“You mean to hide me away among the crags and clouds?” replied Madeline, with a laugh.
“Well, it’d amount to that. Your friends need not know. Perhaps in a few weeks this spell of trouble on the border will be over till fall.”
“You say it’s a hard climb up to this place?”
“It surely is. Your friends will get the real thing if they make that trip.”
“That suits me. Helen especially wants something to happen. And they are all crazy for excitement.”
“They’d get it up there. Bad trails, canyons to head, steep climbs, wind-storms, thunder and lightning, rain, mountain-lions and wildcats.”
“Very well, I am decided. Stewart, of course you will take charge? I don’t believe I—Stewart, isn’t there something more you could tell me—why you think, why you know my own personal liberty is in peril?”
“Yes. But do not ask me what it is. If I hadn’t been a rebel soldier I would never have known.”
“If you had not been a rebel soldier, where would Madeline Hammond be now?” she asked, earnestly.
He made no reply.
“Stewart,” she continued, with warm impulse, “you once mentioned a debt you owed me—” And seeing his dark face pale, she wavered, then went on. “It is paid.”
“No, no,” he answered, huskily.
“Yes. I will not have it otherwise.”
“No. That never can be paid.”
Madeline held out her hand.
“It is paid, I tell you,” she repeated.
Suddenly he drew back from the outstretched white hand that seemed to fascinate him.
“I’d kill a man to touch your hand. But I won’t touch it on the terms you offer.”

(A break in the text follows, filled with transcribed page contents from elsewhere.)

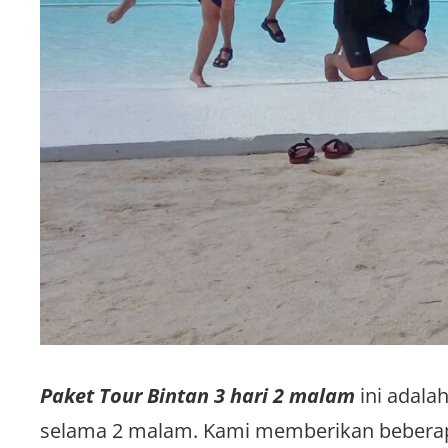
Paket Tour Bintan 3 hari 2 malam
ini adal
selama 2 malam. Kami memberikan beberapa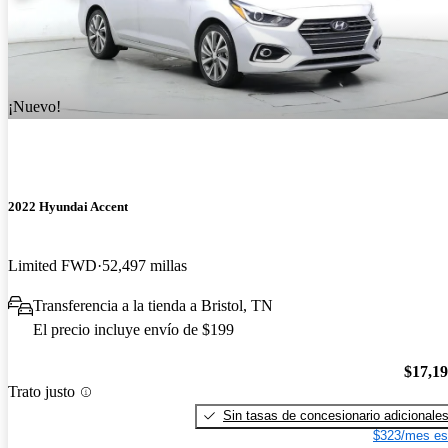
¡Nuevo!
2022 Hyundai Accent
Limited FWD
52,497 millas
Transferencia a la tienda a Bristol, TN
El precio incluye envío de $199
$17,1
Trato justo
Sin tasas de concesionario adicionale
$323/mes es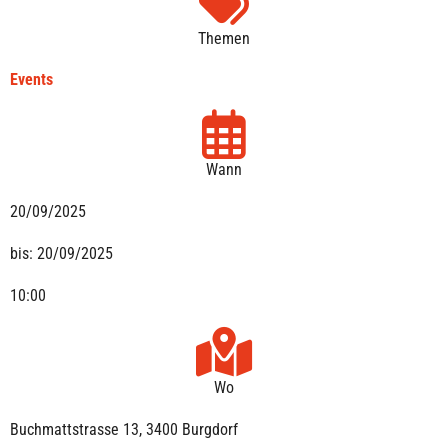
Themen
Events
Wann
20/09/2025
bis:
20/09/2025
10:00
Wo
Buchmattstrasse 13, 3400 Burgdorf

His unexpected passion disconcerted her.
“Stewart, no man ever before refused to shake hands with me, for any reason. It—it is scarcely flattering,” she said, with a little laugh. “Why won’t you? Because you think I offer it as mistress to servant—rancher to cowboy?”
“No.”
“Then why? The debt you owed me is paid. I cancel it. So why not shake hands upon it, as men do?”
“I won’t. That’s all.”
“I fear you are ungracious, whatever your reason,” she replied. “Still, I may offer it again some day. Good night.”
He said good night and turned. Madeline wonderingly watched him go down the path with his hand on the black horse’s neck.
She went in to rest a little before dressing for dinner, and, being fatigued from the day’s riding and excitement, she fell asleep. When she awoke it was twilight. She wondered why her Mexican maid had not come to her, and she rang the bell. The maid did not put in an appearance, nor was there any answer to the ring. The house seemed unusually quiet. It was a brooding silence, which presently broke to the sound of footsteps on the porch. Madeline recognized Stillwell’s tread, though it appeared to be light for him. Then she heard him call softly in at the open door of her office. The suggestion of caution in his voice suited the strangeness of his walk. With a boding sense of trouble she hurried through the rooms. He was standing outside her office door.